Exact retyping of the data: please keep every word and drop each picture.

> Input for this task:

* * * * *

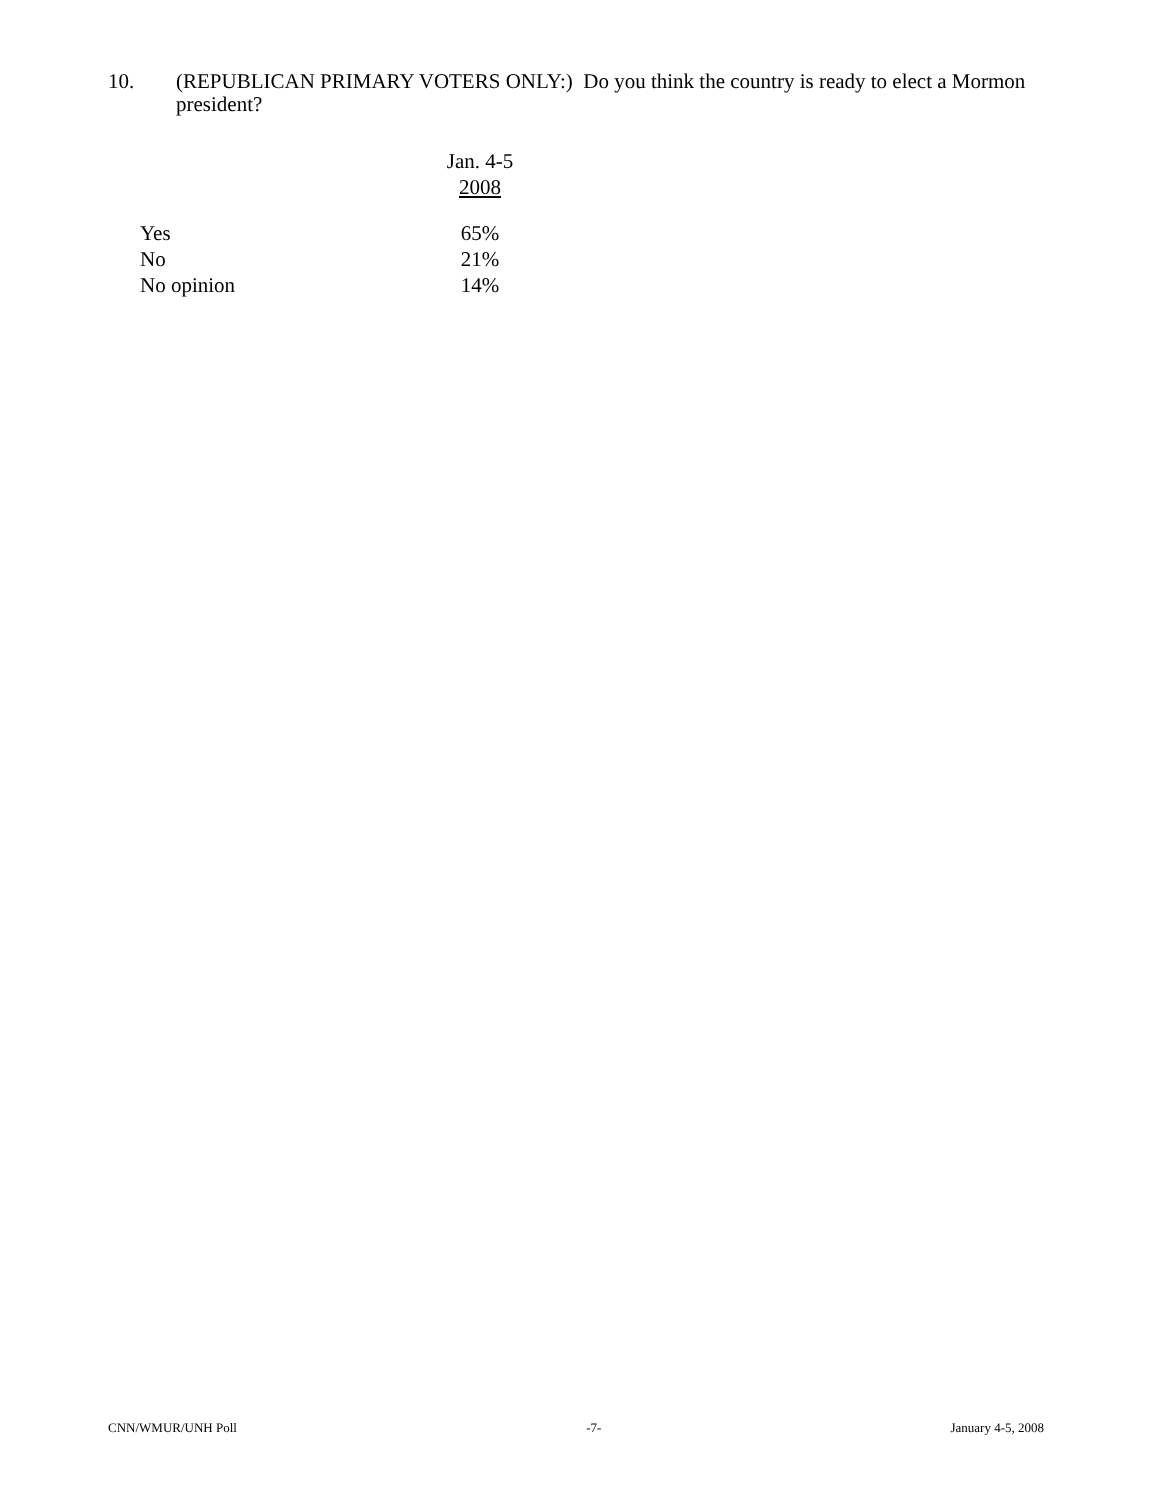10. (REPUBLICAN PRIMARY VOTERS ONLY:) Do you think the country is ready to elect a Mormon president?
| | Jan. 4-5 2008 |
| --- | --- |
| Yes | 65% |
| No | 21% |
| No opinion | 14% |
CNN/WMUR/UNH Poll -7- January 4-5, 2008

* * * * *

> Solution to this problem:
10. (REPUBLICAN PRIMARY VOTERS ONLY:) Do you think the country is ready to elect a Mormon president?
| | Jan. 4-5 2008 |
| --- | --- |
| Yes | 65% |
| No | 21% |
| No opinion | 14% |
CNN/WMUR/UNH Poll -7- January 4-5, 2008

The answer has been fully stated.